Fall for Impressionism: Morisot and Monet to Picasso at MFAH

Claude Monet, Valley of the Creuse, Afternoon Sunlight (Vallée de la Creuse, soleil d’après-midi), 1889, oil on canvas, private collection.

To see an Impressionist painting is to peer back in time as only art allows us to do. Impressionism, an art movement and style that developed in Paris in the late 1800s, captured the fleeting emotions associated with life in late 19th century Paris. The artists’ elegantly depicted interpretations—in other words, their impressions—heavily influence the way we view the European cityscape and rural life amid changing seasons, shifting worldviews, and increasingly complex social dynamics. Arguably, in every scene, privacy was key but also in question.

Pablo Picasso, Woman Seated in an Armchair
(Femme assise dans un fauteuil), 1941, oil on canvas, private collection. © 2019 Estate of Pablo Picasso / Artists Rights Society (ARS), New York

This fall season, the Museum of Fine Arts, Houston presents Monet to Picasso: A Very Private Collection and Berthe Morisot: Impressionist Original, billed together under the theme of “An Impressionist Autumn,” on view Oct. 20, 2019 through Jan. 12, 2020. The two exhibitions offer museum visitors the chance to peek into the private lives of artist, muse, and society at large.

A Very Private Collection is just that—private. The identity of the collector has been kept hush-hush. Dr. Helga Kessler Aurisch, Curator of European Art at the MFAH says the two exhibitions were “happy coincidences,” overseen by MFAH director Gary Tinterow.

While all of the works on exhibit hold special interest, Aurisch identifies several gems. For example, Van Gogh fans will enjoy his spectacular perspectival rooftop view from the window of his room in The Hague in 1882. Maurice de Vlaminc’s 1906 Dancer at the “Rat Mort” (La danseuse du “Rat Mort”) is a delight with his Fauve treatment of the figure; through color and gestural line, it’s as though we are witnessing a shift into the 20th century. And Henri Matisse’s 1943 still life titled Lemons against a Fleur-de-lis Background (Citrons sur fond rose fleurdelisé) vibrates with lively pink patterned wallpaper and a stacked brick platform, charged with Japonisme energy.

Berthe Morisot, Self-Portrait (Autoportrait), 1885, oil on canvas, Musée Marmottan Monet, Paris, Denis and Annie Rouart Foundation.

Berthe Morisot’s work is not included in this private collection but she commands singular attention in Berthe Morisot: Impressionist Original, an exhibition that complements the museum’s Beck collection. The golden hour of autumn spotlights the artist’s private life and she captures these moments with mastery, from the hand of someone who has known what it means to let go, whether that be of an expectation, a disappointment, or desire.
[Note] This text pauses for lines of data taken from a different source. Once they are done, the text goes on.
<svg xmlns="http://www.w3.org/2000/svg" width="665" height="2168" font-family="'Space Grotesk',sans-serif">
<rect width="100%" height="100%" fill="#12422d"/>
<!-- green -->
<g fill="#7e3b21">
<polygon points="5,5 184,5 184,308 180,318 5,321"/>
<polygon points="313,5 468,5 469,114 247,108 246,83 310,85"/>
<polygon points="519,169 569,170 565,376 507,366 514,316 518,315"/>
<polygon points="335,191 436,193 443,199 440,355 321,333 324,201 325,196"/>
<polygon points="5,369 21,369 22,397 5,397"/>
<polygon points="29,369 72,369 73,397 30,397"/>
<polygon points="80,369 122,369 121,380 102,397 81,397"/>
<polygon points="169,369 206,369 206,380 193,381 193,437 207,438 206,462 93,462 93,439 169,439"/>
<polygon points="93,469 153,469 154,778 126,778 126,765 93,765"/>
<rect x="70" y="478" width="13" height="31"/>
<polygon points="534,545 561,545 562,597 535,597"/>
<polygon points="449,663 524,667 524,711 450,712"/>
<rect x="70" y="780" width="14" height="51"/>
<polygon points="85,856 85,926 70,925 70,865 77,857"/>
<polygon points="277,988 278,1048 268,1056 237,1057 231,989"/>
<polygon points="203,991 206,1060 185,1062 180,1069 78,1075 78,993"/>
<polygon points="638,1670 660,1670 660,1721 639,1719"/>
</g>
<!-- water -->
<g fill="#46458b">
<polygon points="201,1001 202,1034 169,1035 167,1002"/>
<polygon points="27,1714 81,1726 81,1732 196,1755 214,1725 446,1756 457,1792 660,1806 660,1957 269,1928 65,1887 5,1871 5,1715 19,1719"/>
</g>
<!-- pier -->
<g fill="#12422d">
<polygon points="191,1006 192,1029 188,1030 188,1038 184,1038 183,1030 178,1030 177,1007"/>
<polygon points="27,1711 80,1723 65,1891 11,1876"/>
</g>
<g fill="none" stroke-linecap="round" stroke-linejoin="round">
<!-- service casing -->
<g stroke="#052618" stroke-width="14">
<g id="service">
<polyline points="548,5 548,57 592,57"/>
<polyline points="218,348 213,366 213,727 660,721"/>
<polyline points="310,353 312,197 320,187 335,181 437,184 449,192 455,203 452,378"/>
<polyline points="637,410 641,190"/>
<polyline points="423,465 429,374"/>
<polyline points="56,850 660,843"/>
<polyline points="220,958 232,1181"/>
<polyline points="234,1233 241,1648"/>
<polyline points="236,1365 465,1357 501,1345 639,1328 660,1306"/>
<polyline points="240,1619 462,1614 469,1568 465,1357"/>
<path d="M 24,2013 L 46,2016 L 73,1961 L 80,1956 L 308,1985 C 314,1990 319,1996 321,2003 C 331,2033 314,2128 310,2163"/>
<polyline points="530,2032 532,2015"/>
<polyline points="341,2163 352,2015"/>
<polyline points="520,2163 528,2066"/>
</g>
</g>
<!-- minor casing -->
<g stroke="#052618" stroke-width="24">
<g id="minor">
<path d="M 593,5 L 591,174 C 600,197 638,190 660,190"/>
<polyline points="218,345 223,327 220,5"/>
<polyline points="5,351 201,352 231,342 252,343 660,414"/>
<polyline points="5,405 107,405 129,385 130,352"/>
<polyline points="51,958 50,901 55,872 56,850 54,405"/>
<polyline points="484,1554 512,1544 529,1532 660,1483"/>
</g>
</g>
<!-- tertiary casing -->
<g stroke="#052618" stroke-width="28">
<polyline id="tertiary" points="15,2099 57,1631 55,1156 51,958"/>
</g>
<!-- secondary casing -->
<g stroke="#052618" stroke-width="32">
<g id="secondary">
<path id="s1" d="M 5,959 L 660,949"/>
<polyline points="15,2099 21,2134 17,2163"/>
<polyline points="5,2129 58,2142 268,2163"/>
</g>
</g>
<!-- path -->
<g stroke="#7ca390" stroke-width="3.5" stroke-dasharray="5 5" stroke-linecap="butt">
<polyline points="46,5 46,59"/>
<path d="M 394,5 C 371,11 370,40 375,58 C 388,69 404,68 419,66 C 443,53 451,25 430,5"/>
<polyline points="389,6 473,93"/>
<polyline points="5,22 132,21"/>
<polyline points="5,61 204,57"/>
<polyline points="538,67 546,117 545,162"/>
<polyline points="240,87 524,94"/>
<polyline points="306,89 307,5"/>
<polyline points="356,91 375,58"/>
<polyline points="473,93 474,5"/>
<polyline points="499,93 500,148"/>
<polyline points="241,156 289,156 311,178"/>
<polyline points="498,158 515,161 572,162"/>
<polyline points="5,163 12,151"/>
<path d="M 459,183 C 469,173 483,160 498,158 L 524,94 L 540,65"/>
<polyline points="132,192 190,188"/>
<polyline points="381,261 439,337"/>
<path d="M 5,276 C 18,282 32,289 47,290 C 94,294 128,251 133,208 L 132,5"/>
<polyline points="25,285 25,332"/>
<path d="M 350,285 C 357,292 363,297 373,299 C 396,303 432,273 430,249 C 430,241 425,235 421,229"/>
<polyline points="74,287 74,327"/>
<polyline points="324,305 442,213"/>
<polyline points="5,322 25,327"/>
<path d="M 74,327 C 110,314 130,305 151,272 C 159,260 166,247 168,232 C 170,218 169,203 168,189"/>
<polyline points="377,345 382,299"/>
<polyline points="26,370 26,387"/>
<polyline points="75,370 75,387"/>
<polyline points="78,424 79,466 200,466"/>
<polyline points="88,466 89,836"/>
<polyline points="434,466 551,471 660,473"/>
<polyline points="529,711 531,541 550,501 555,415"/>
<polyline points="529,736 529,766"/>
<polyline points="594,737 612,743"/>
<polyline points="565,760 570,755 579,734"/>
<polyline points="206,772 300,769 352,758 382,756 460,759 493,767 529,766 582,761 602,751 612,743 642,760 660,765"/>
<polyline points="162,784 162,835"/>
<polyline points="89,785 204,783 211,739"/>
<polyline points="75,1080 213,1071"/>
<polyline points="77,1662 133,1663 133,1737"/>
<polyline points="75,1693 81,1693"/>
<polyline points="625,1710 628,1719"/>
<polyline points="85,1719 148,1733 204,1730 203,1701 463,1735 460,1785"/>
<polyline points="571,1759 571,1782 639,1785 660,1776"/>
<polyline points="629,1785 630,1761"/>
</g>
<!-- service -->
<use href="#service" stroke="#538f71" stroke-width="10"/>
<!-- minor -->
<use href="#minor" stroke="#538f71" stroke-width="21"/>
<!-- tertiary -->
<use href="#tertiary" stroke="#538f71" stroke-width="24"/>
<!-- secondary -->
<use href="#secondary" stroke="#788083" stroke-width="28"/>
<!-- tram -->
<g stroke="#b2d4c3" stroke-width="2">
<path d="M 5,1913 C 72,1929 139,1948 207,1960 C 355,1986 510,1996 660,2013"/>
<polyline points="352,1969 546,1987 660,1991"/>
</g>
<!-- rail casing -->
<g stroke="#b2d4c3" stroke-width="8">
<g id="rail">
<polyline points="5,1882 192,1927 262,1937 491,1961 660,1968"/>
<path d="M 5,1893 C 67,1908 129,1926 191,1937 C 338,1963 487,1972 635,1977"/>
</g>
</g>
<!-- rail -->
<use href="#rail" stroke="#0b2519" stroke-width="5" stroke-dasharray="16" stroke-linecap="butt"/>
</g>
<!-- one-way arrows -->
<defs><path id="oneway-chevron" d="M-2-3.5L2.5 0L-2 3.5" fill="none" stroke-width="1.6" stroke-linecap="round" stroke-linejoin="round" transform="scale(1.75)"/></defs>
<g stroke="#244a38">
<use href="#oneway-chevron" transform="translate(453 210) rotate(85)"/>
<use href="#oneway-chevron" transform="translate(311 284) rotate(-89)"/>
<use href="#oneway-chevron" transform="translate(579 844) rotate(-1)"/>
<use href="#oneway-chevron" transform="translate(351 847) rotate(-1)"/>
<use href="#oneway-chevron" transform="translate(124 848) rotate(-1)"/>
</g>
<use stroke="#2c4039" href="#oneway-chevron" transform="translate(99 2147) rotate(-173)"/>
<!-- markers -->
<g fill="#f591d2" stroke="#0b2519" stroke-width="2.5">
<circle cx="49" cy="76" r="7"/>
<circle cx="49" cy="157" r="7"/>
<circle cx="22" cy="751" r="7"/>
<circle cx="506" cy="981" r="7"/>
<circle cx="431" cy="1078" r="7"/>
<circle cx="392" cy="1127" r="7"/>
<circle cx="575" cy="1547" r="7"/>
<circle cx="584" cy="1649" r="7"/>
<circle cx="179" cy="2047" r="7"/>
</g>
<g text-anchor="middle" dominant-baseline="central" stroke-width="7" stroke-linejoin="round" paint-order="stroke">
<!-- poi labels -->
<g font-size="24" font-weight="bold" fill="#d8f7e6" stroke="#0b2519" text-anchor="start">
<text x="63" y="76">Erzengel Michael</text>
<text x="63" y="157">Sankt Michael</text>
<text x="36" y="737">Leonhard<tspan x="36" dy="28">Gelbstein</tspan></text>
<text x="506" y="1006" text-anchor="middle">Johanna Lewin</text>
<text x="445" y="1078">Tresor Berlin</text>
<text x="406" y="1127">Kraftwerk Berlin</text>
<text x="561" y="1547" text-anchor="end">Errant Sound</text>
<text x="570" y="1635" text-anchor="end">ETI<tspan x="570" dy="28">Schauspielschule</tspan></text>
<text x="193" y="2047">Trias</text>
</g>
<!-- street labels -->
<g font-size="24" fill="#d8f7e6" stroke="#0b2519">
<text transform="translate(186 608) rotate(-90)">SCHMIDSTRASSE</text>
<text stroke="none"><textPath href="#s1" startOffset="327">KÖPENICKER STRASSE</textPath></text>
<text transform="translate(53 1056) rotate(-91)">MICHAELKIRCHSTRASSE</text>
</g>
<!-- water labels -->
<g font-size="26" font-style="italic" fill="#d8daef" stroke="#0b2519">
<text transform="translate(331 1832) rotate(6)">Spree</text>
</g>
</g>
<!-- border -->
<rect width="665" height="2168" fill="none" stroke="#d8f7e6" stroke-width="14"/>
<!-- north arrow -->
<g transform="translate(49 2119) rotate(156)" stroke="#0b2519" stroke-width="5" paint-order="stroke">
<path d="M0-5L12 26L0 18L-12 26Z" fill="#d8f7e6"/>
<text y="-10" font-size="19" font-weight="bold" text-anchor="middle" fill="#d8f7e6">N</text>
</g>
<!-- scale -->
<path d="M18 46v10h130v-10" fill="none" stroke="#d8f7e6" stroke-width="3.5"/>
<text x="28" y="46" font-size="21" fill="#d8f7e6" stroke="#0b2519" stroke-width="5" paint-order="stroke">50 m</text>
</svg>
Morisot is known to many as a grande dame of Impressionism. During the time she came into her own as a professional artist, Paris was undergoing radical changes, growing from a city of half a million people in 1800 into an industrial metropolis of more than 3 million a century later, and social norms were no exception to the upheaval (just do a little reading about the ballerina scenes painted by Edgar Degas).

Morisot, from a well-to-do Parisian family, exhibited two paintings at age 23 in the Salon de Paris, and participated in six subsequent Salons. 1874, she joined the “rejected” Impressionists in their exhibition, alongside Paul Cézanne, Edgar Degas, Pierre-Auguste Renoir, and others.

Berthe Morisot, In England (Eugène Manet on the Isle of Wight) (Eugène Manet à l’Île de Wight), 1875, oil on canvas, Musée Marmottan Monet, Paris, Denis and Annie Rouart Foundation.

She met her longtime friend and colleague, Édouard Manet, as they were each copying paintings at the Louvre. Though he was married, letters to her mother (who chaperoned her each time she sat for him) suggest they were in love. At Manet’s suggestion, Moristot married his brother, Eugène, ensuring the two artists could see each other indefinitely, and properly, in the company of others. She was his leading muse; he painted her more times than he painted any other, and only in clothing. She never painted him and, once she married, Manet never painted her again.

The 23 paintings on view at the MFAH exemplify Morisot’s break with convention in pursuit of her art career. Poised and socially refined, she chose to exhibit under her full maiden name, and painted what she experienced on a daily basis, preferring private, domestic scenes which often depicted her daughter and sister.

The combination of Morisot’s painting style, brushwork, and subject matter is distinct. From the luxury of At the Ball in 1876, to her aging but confident self-portrait in 1885, to the psychological interior world of her teenage daughter, Julie, in 1894, just before the artist’s death the following year, Morisot is the picture of Impressionist originality.